The reply should contain all the data below, repeated exactly, and none of the images.

■ Exercise data
>>

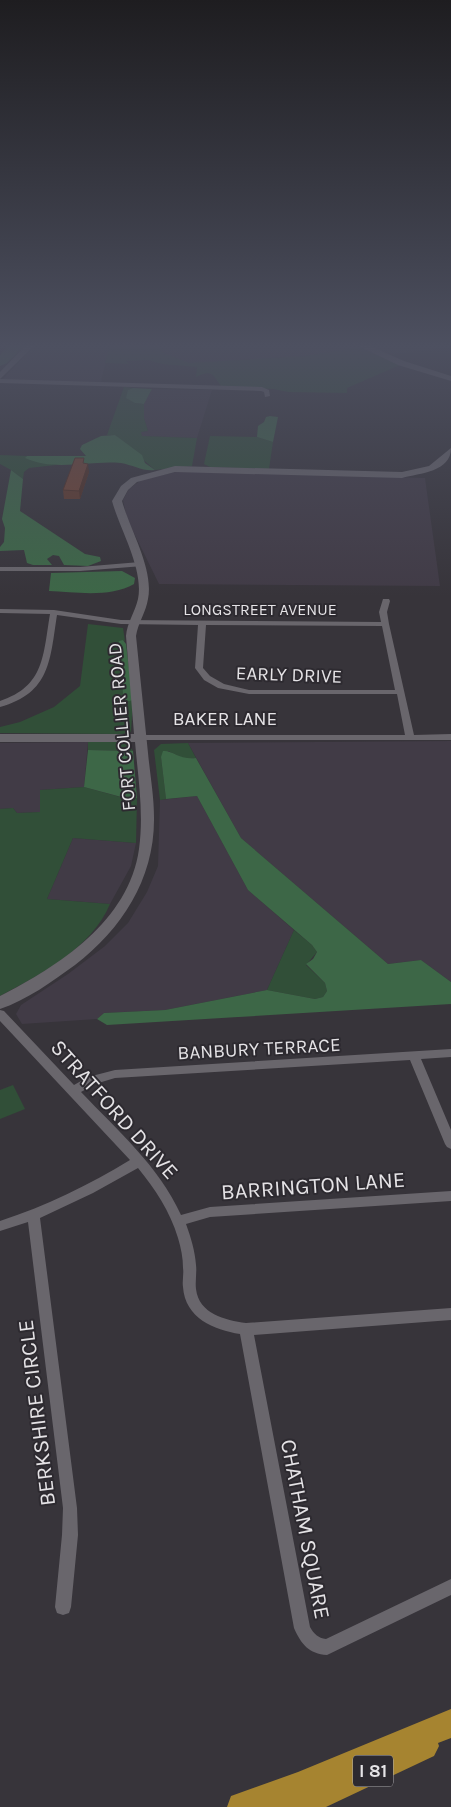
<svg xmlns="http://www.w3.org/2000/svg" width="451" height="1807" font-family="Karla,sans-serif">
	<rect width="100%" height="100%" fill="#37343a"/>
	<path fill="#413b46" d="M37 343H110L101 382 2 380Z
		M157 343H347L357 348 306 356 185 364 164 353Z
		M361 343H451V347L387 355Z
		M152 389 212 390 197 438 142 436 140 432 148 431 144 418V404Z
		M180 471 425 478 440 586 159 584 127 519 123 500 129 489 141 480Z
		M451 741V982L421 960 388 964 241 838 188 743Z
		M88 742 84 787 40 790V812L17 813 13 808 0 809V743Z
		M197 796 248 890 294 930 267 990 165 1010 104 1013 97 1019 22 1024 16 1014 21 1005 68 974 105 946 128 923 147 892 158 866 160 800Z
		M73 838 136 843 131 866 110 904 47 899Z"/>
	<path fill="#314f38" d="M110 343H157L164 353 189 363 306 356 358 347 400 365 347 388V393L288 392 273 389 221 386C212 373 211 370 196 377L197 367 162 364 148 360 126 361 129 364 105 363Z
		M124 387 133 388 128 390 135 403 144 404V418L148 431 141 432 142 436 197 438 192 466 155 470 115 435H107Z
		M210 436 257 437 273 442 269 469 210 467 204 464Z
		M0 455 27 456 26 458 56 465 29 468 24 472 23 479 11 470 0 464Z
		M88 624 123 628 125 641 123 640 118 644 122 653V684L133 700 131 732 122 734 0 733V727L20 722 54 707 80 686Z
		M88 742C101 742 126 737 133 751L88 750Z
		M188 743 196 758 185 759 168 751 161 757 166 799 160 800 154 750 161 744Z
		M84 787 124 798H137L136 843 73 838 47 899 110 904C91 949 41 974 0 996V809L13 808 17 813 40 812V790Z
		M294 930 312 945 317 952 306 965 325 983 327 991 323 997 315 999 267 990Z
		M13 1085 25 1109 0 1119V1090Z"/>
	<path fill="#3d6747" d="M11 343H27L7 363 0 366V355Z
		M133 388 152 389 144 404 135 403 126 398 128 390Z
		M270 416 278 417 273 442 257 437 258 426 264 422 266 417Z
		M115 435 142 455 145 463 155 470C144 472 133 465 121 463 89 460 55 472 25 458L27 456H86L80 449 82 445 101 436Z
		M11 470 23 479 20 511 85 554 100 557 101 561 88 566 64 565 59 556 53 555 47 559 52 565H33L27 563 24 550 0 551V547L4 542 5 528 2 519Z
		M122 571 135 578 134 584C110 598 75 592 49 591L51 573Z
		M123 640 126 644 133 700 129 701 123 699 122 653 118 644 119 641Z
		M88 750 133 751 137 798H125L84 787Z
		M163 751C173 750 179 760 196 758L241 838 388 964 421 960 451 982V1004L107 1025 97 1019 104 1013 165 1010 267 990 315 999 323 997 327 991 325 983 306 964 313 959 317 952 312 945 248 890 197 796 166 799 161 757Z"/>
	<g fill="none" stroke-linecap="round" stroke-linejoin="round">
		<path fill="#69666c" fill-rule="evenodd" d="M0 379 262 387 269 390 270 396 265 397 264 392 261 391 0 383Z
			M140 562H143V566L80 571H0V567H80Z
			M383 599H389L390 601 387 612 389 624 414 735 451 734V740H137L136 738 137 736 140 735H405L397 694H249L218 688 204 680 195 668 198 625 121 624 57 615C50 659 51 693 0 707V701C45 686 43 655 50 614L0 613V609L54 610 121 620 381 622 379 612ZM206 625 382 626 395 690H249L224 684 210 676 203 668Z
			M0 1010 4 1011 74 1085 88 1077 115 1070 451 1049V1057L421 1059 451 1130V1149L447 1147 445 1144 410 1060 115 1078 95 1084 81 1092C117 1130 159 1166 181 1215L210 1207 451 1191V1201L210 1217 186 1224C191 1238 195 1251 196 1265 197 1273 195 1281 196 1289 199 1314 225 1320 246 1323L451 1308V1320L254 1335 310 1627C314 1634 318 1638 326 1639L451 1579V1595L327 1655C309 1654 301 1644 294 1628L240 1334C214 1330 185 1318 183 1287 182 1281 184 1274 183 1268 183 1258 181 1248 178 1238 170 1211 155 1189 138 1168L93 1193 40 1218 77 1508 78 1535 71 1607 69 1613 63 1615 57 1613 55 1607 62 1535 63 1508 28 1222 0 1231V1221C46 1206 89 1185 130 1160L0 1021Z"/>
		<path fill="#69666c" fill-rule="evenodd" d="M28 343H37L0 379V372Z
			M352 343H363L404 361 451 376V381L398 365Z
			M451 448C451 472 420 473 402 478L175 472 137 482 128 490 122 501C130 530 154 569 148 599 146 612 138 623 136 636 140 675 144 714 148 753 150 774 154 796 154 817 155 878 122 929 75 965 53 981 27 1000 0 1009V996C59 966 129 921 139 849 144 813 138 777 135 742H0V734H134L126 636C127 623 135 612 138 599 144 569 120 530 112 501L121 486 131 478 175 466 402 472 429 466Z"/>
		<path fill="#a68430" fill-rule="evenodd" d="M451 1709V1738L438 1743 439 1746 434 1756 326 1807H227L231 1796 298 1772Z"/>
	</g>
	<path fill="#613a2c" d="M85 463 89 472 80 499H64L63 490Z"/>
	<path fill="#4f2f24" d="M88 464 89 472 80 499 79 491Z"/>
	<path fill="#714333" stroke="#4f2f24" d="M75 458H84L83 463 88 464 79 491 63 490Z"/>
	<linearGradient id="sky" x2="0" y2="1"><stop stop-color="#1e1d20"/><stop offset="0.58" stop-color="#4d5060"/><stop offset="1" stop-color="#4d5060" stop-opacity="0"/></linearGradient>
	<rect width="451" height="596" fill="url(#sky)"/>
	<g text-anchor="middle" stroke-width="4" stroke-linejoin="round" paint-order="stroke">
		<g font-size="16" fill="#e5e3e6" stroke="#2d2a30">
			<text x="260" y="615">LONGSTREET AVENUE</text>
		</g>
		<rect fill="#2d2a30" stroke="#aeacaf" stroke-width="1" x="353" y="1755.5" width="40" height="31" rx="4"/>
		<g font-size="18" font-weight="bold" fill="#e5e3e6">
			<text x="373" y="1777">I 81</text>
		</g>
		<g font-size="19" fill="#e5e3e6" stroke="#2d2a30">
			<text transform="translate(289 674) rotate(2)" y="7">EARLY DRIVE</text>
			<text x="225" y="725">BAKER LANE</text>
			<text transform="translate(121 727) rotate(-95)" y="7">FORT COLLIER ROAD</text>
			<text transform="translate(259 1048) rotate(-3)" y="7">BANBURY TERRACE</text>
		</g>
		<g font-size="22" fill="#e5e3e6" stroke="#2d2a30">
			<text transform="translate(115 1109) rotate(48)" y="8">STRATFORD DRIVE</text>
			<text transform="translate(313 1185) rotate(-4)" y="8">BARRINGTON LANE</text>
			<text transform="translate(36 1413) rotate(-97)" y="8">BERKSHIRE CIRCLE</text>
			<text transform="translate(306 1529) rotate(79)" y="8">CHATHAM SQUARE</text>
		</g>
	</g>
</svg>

<<

■ Exercise answer
<svg xmlns="http://www.w3.org/2000/svg" width="451" height="1807" font-family="Karla,sans-serif">
	<rect width="100%" height="100%" fill="#37343a"/>
	<path fill="#413b46" d="M37 343H110L101 382 2 380Z
		M157 343H347L357 348 306 356 185 364 164 353Z
		M361 343H451V347L387 355Z
		M152 389 212 390 197 438 142 436 140 432 148 431 144 418V404Z
		M180 471 425 478 440 586 159 584 127 519 123 500 129 489 141 480Z
		M451 741V982L421 960 388 964 241 838 188 743Z
		M88 742 84 787 40 790V812L17 813 13 808 0 809V743Z
		M197 796 248 890 294 930 267 990 165 1010 104 1013 97 1019 22 1024 16 1014 21 1005 68 974 105 946 128 923 147 892 158 866 160 800Z
		M73 838 136 843 131 866 110 904 47 899Z"/>
	<path fill="#314f38" d="M110 343H157L164 353 189 363 306 356 358 347 400 365 347 388V393L288 392 273 389 221 386C212 373 211 370 196 377L197 367 162 364 148 360 126 361 129 364 105 363Z
		M124 387 133 388 128 390 135 403 144 404V418L148 431 141 432 142 436 197 438 192 466 155 470 115 435H107Z
		M210 436 257 437 273 442 269 469 210 467 204 464Z
		M0 455 27 456 26 458 56 465 29 468 24 472 23 479 11 470 0 464Z
		M88 624 123 628 125 641 123 640 118 644 122 653V684L133 700 131 732 122 734 0 733V727L20 722 54 707 80 686Z
		M88 742C101 742 126 737 133 751L88 750Z
		M188 743 196 758 185 759 168 751 161 757 166 799 160 800 154 750 161 744Z
		M84 787 124 798H137L136 843 73 838 47 899 110 904C91 949 41 974 0 996V809L13 808 17 813 40 812V790Z
		M294 930 312 945 317 952 306 965 325 983 327 991 323 997 315 999 267 990Z
		M13 1085 25 1109 0 1119V1090Z"/>
	<path fill="#3d6747" d="M11 343H27L7 363 0 366V355Z
		M133 388 152 389 144 404 135 403 126 398 128 390Z
		M270 416 278 417 273 442 257 437 258 426 264 422 266 417Z
		M115 435 142 455 145 463 155 470C144 472 133 465 121 463 89 460 55 472 25 458L27 456H86L80 449 82 445 101 436Z
		M11 470 23 479 20 511 85 554 100 557 101 561 88 566 64 565 59 556 53 555 47 559 52 565H33L27 563 24 550 0 551V547L4 542 5 528 2 519Z
		M122 571 135 578 134 584C110 598 75 592 49 591L51 573Z
		M123 640 126 644 133 700 129 701 123 699 122 653 118 644 119 641Z
		M88 750 133 751 137 798H125L84 787Z
		M163 751C173 750 179 760 196 758L241 838 388 964 421 960 451 982V1004L107 1025 97 1019 104 1013 165 1010 267 990 315 999 323 997 327 991 325 983 306 964 313 959 317 952 312 945 248 890 197 796 166 799 161 757Z"/>
	<g fill="none" stroke-linecap="round" stroke-linejoin="round">
		<path fill="#69666c" fill-rule="evenodd" d="M0 379 262 387 269 390 270 396 265 397 264 392 261 391 0 383Z
			M140 562H143V566L80 571H0V567H80Z
			M383 599H389L390 601 387 612 389 624 414 735 451 734V740H137L136 738 137 736 140 735H405L397 694H249L218 688 204 680 195 668 198 625 121 624 57 615C50 659 51 693 0 707V701C45 686 43 655 50 614L0 613V609L54 610 121 620 381 622 379 612ZM206 625 382 626 395 690H249L224 684 210 676 203 668Z
			M0 1010 4 1011 74 1085 88 1077 115 1070 451 1049V1057L421 1059 451 1130V1149L447 1147 445 1144 410 1060 115 1078 95 1084 81 1092C117 1130 159 1166 181 1215L210 1207 451 1191V1201L210 1217 186 1224C191 1238 195 1251 196 1265 197 1273 195 1281 196 1289 199 1314 225 1320 246 1323L451 1308V1320L254 1335 310 1627C314 1634 318 1638 326 1639L451 1579V1595L327 1655C309 1654 301 1644 294 1628L240 1334C214 1330 185 1318 183 1287 182 1281 184 1274 183 1268 183 1258 181 1248 178 1238 170 1211 155 1189 138 1168L93 1193 40 1218 77 1508 78 1535 71 1607 69 1613 63 1615 57 1613 55 1607 62 1535 63 1508 28 1222 0 1231V1221C46 1206 89 1185 130 1160L0 1021Z"/>
		<path fill="#69666c" fill-rule="evenodd" d="M28 343H37L0 379V372Z
			M352 343H363L404 361 451 376V381L398 365Z
			M451 448C451 472 420 473 402 478L175 472 137 482 128 490 122 501C130 530 154 569 148 599 146 612 138 623 136 636 140 675 144 714 148 753 150 774 154 796 154 817 155 878 122 929 75 965 53 981 27 1000 0 1009V996C59 966 129 921 139 849 144 813 138 777 135 742H0V734H134L126 636C127 623 135 612 138 599 144 569 120 530 112 501L121 486 131 478 175 466 402 472 429 466Z"/>
		<path fill="#a68430" fill-rule="evenodd" d="M451 1709V1738L438 1743 439 1746 434 1756 326 1807H227L231 1796 298 1772Z"/>
	</g>
	<path fill="#613a2c" d="M85 463 89 472 80 499H64L63 490Z"/>
	<path fill="#4f2f24" d="M88 464 89 472 80 499 79 491Z"/>
	<path fill="#714333" stroke="#4f2f24" d="M75 458H84L83 463 88 464 79 491 63 490Z"/>
	<linearGradient id="sky" x2="0" y2="1"><stop stop-color="#1e1d20"/><stop offset="0.58" stop-color="#4d5060"/><stop offset="1" stop-color="#4d5060" stop-opacity="0"/></linearGradient>
	<rect width="451" height="596" fill="url(#sky)"/>
	<g text-anchor="middle" stroke-width="4" stroke-linejoin="round" paint-order="stroke">
		<g font-size="16" fill="#e5e3e6" stroke="#2d2a30">
			<text x="260" y="615">LONGSTREET AVENUE</text>
		</g>
		<rect fill="#2d2a30" stroke="#aeacaf" stroke-width="1" x="353" y="1755.5" width="40" height="31" rx="4"/>
		<g font-size="18" font-weight="bold" fill="#e5e3e6">
			<text x="373" y="1777">I 81</text>
		</g>
		<g font-size="19" fill="#e5e3e6" stroke="#2d2a30">
			<text transform="translate(289 674) rotate(2)" y="7">EARLY DRIVE</text>
			<text x="225" y="725">BAKER LANE</text>
			<text transform="translate(121 727) rotate(-95)" y="7">FORT COLLIER ROAD</text>
			<text transform="translate(259 1048) rotate(-3)" y="7">BANBURY TERRACE</text>
		</g>
		<g font-size="22" fill="#e5e3e6" stroke="#2d2a30">
			<text transform="translate(115 1109) rotate(48)" y="8">STRATFORD DRIVE</text>
			<text transform="translate(313 1185) rotate(-4)" y="8">BARRINGTON LANE</text>
			<text transform="translate(36 1413) rotate(-97)" y="8">BERKSHIRE CIRCLE</text>
			<text transform="translate(306 1529) rotate(79)" y="8">CHATHAM SQUARE</text>
		</g>
	</g>
</svg>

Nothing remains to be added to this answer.